Thank you for the reply! It definitely has helped me gain insight into McDowell's methodology, which I hope will be useful as I read Mind and World.

What led me to suspect McDowell's opposition to 'scientism' is this quote:

"My main concerns in philosophy centre on the effects of a metaphysical outlook into which we easily fall, at the point in the history of thought that we occupy. This outlook might be called naturalism or scientism. I believe it tends towards a distortion of our thinking about the place of mind in the world: the damaging effects show up not only in metaphysics itself, but also (for instance) in reflection about language, and in the philosophy of value and action.
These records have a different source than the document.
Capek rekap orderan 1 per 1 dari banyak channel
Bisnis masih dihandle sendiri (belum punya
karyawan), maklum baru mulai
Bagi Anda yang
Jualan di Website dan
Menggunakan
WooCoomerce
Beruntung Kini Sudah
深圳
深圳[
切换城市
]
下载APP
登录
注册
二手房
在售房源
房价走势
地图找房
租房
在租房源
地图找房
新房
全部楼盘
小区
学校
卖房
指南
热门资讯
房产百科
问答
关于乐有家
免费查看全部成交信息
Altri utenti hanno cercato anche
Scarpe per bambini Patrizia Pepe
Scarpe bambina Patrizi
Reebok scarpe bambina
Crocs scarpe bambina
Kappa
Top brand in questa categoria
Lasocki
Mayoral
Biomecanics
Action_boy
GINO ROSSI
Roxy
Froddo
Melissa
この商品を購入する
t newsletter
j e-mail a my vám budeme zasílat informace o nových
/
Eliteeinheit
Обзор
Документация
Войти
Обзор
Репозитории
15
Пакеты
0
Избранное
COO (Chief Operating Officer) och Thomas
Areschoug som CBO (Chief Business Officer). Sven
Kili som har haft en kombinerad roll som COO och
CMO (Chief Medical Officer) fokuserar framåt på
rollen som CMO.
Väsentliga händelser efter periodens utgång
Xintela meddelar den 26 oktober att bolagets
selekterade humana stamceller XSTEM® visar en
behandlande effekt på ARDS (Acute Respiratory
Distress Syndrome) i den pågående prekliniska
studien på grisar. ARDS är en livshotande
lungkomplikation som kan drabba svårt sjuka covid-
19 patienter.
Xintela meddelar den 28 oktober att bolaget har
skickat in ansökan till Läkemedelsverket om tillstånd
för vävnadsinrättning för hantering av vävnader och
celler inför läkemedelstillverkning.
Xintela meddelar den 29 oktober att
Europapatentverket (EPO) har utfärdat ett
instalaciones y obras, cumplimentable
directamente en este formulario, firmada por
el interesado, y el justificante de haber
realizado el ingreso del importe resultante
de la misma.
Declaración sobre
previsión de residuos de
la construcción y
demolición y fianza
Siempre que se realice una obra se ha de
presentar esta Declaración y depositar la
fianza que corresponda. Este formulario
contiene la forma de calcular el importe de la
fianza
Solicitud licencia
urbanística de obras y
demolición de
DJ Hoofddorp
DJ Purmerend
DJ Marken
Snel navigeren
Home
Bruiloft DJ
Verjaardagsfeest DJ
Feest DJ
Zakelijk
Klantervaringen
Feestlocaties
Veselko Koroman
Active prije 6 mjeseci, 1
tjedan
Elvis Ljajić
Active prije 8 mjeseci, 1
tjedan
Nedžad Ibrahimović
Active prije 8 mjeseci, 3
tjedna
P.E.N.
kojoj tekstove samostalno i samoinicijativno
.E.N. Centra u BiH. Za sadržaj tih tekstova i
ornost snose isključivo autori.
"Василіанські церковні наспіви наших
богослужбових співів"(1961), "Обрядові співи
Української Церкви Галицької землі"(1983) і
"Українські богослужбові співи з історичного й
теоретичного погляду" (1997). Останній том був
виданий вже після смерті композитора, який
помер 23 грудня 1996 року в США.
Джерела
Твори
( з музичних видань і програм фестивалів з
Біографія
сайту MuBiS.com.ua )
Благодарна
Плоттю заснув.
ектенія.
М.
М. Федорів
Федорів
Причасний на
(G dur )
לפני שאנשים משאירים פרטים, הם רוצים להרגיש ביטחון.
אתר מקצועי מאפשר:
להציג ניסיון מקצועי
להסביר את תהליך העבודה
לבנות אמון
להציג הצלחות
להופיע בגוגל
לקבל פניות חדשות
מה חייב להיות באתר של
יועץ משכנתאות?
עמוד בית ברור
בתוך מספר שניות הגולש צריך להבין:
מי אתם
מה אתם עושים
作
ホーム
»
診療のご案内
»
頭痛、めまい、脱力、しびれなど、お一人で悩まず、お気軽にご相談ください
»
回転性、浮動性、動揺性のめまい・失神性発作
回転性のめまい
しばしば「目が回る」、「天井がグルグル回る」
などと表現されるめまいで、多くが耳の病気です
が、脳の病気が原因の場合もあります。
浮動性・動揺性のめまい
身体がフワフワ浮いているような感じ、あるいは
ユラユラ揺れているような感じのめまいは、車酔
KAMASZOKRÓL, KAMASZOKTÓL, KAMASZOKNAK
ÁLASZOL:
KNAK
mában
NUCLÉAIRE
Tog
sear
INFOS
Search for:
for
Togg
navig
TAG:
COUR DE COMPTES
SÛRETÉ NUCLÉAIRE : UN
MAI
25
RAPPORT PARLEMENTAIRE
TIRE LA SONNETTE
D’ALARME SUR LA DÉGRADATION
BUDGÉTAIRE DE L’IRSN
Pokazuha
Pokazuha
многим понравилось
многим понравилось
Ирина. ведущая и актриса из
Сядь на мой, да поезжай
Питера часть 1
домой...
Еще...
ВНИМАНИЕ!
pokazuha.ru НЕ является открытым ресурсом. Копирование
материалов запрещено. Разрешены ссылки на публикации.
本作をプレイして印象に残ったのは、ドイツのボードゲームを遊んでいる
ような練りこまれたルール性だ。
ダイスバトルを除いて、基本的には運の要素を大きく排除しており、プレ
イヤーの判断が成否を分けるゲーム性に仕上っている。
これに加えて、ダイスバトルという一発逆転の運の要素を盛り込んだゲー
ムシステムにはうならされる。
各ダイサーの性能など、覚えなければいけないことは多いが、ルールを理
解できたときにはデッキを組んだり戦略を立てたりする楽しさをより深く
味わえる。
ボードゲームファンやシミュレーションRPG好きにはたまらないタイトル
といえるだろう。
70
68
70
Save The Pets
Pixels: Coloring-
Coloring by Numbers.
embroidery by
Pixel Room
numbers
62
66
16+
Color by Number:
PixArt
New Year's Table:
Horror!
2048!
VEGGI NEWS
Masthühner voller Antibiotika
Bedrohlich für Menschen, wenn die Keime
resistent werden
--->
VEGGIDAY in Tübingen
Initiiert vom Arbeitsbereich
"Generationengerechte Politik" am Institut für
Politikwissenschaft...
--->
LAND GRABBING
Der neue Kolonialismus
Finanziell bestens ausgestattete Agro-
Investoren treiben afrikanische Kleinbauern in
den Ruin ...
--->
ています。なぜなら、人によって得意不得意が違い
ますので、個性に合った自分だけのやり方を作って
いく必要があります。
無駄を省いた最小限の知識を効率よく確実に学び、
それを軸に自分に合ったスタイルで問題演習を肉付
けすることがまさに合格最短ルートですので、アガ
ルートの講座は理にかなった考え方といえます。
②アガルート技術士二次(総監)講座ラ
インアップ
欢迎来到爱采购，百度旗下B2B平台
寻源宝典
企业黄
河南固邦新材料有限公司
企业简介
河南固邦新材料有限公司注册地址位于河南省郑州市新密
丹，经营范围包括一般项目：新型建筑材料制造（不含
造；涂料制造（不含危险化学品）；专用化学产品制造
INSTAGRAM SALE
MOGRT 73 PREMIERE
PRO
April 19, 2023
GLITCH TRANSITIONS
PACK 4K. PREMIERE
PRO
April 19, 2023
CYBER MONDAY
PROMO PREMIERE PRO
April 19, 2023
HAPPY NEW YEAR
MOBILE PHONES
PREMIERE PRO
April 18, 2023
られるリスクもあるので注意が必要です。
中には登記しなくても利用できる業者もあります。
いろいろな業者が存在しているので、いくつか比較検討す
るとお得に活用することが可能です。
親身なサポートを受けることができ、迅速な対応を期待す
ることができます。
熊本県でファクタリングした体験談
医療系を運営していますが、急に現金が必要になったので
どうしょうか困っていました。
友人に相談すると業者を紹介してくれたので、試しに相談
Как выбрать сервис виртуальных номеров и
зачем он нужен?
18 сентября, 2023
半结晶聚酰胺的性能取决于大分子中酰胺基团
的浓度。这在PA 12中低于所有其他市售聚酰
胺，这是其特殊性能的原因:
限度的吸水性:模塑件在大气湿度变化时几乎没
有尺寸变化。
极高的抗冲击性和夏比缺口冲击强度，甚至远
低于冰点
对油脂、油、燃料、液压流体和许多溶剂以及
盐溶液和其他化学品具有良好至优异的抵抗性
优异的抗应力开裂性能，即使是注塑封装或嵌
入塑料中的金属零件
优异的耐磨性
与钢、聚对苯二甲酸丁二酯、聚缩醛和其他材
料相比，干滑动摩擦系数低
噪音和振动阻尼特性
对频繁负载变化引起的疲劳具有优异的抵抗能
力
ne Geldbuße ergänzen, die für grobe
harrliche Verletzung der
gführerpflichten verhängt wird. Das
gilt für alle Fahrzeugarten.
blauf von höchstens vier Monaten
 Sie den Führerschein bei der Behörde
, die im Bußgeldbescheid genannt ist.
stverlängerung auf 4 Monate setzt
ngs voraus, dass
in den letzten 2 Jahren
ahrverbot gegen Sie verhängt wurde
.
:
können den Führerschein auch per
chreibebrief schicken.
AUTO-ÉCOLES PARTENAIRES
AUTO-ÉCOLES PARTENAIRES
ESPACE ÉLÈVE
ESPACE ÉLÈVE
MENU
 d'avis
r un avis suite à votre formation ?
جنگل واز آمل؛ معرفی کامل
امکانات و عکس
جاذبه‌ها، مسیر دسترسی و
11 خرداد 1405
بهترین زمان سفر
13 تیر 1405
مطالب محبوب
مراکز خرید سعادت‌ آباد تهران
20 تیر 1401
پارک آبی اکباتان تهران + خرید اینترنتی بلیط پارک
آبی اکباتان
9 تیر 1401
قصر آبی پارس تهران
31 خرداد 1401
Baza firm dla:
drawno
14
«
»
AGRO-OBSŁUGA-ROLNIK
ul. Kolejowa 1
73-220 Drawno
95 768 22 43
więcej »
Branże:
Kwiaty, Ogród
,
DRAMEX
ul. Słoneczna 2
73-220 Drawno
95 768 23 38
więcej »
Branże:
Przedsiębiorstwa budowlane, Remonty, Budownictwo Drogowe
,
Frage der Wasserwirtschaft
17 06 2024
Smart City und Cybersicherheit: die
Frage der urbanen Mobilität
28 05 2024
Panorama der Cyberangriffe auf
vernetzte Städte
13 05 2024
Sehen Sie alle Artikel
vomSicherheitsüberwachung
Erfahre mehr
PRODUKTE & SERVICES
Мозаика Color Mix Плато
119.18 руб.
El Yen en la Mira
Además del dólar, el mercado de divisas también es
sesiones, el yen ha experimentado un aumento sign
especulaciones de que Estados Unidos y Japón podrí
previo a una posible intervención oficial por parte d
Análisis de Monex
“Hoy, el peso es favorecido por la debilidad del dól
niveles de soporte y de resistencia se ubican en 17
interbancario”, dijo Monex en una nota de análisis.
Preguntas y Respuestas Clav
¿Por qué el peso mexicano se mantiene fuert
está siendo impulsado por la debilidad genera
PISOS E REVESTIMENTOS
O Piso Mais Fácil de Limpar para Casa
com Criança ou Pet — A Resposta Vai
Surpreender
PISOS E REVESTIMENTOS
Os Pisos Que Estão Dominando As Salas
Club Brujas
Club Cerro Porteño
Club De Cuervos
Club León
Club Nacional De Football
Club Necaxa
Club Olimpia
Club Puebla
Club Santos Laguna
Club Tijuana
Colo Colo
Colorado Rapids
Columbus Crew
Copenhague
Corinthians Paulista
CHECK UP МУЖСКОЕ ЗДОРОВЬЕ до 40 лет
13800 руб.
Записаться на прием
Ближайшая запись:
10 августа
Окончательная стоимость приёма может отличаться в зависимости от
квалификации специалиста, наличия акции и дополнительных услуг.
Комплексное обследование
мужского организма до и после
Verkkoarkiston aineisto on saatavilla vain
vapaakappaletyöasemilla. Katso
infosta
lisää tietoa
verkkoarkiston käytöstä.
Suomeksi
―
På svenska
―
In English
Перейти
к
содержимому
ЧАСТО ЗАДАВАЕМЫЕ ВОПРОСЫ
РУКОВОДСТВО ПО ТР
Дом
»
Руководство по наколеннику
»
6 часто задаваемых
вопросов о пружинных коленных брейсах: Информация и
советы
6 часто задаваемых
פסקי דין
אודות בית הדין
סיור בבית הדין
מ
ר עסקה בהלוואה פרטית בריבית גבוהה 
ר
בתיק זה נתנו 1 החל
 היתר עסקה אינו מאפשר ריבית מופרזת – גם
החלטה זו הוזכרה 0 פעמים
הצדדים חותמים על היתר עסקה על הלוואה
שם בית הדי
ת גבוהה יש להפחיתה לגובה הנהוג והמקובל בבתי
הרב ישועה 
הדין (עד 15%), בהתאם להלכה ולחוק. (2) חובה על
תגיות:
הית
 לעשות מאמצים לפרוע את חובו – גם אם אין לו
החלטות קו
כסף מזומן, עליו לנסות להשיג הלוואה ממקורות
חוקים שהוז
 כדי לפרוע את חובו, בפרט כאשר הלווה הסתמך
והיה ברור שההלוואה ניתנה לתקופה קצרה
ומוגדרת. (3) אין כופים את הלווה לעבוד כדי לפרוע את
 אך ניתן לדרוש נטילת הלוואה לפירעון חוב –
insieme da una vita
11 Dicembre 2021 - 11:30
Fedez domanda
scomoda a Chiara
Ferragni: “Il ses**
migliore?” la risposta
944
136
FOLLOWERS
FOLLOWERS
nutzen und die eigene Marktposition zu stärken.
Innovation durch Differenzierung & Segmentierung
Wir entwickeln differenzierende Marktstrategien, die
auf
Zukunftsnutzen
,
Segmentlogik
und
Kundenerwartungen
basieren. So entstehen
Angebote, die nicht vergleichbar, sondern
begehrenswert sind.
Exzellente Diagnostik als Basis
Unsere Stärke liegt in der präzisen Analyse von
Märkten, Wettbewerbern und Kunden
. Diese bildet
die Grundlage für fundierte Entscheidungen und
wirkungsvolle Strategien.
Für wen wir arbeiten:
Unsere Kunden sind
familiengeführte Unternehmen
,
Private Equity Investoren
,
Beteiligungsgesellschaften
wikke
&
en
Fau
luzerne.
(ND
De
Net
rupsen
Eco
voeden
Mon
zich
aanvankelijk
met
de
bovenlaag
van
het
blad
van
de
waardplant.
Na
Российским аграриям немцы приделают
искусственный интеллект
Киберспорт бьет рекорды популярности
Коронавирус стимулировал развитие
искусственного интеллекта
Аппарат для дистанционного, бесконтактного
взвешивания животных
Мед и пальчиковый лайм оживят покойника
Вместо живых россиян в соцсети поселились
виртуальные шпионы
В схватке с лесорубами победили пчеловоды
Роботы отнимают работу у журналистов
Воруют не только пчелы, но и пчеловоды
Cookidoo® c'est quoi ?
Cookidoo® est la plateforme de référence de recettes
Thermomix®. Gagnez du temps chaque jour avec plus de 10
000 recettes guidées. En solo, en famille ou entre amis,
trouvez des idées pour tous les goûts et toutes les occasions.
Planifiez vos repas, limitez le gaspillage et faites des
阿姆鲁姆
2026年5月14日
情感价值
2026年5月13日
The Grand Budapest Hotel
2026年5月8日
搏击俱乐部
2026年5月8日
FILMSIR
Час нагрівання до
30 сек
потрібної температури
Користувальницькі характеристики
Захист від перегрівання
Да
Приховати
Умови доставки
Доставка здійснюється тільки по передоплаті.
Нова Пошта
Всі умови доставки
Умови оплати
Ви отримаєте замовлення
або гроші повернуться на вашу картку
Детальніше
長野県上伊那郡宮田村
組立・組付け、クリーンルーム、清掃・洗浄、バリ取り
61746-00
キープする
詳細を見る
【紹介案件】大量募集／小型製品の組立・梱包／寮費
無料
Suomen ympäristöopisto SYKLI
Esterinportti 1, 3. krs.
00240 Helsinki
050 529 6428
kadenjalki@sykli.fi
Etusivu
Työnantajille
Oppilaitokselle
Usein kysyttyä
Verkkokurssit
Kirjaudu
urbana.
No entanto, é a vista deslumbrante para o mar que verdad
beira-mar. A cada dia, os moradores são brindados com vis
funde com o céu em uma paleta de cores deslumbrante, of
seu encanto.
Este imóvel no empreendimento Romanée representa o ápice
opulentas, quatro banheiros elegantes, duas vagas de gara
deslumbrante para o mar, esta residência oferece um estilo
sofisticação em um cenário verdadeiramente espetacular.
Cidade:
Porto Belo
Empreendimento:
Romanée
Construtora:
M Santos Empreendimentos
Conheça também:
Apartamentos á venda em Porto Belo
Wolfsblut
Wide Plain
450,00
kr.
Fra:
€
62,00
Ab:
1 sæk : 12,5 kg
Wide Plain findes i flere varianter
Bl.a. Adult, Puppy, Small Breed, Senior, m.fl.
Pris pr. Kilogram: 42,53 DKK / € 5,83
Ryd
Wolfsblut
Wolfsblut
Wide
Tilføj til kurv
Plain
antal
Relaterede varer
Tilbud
The task of philosophy, as I see it, is to undo such distortions." -John McDowell (in "Philosophers" by Steve Pyke).

So, given your reply in the context of this quote, McDowell isn't opposed to naturalism per se, but he believes that naturalisms other than 'scientistic naturalism' should be seriously considered?

On a semi-related noted: is McDowell of the opinion that all philosophical problems can only be dissolved, therefore they cannot be solved? Furthermore, from McDowell's perspective, given an appropriate therapy for a philosophical problem, would that philosophical problem completely cease to be a problem altogether or would it be possible for the problem to simply lose its philosophical status and become a problem that can be solved by other means?

Lastly, could you very briefly explain some key points that McDowell makes about problems concerning intentionality?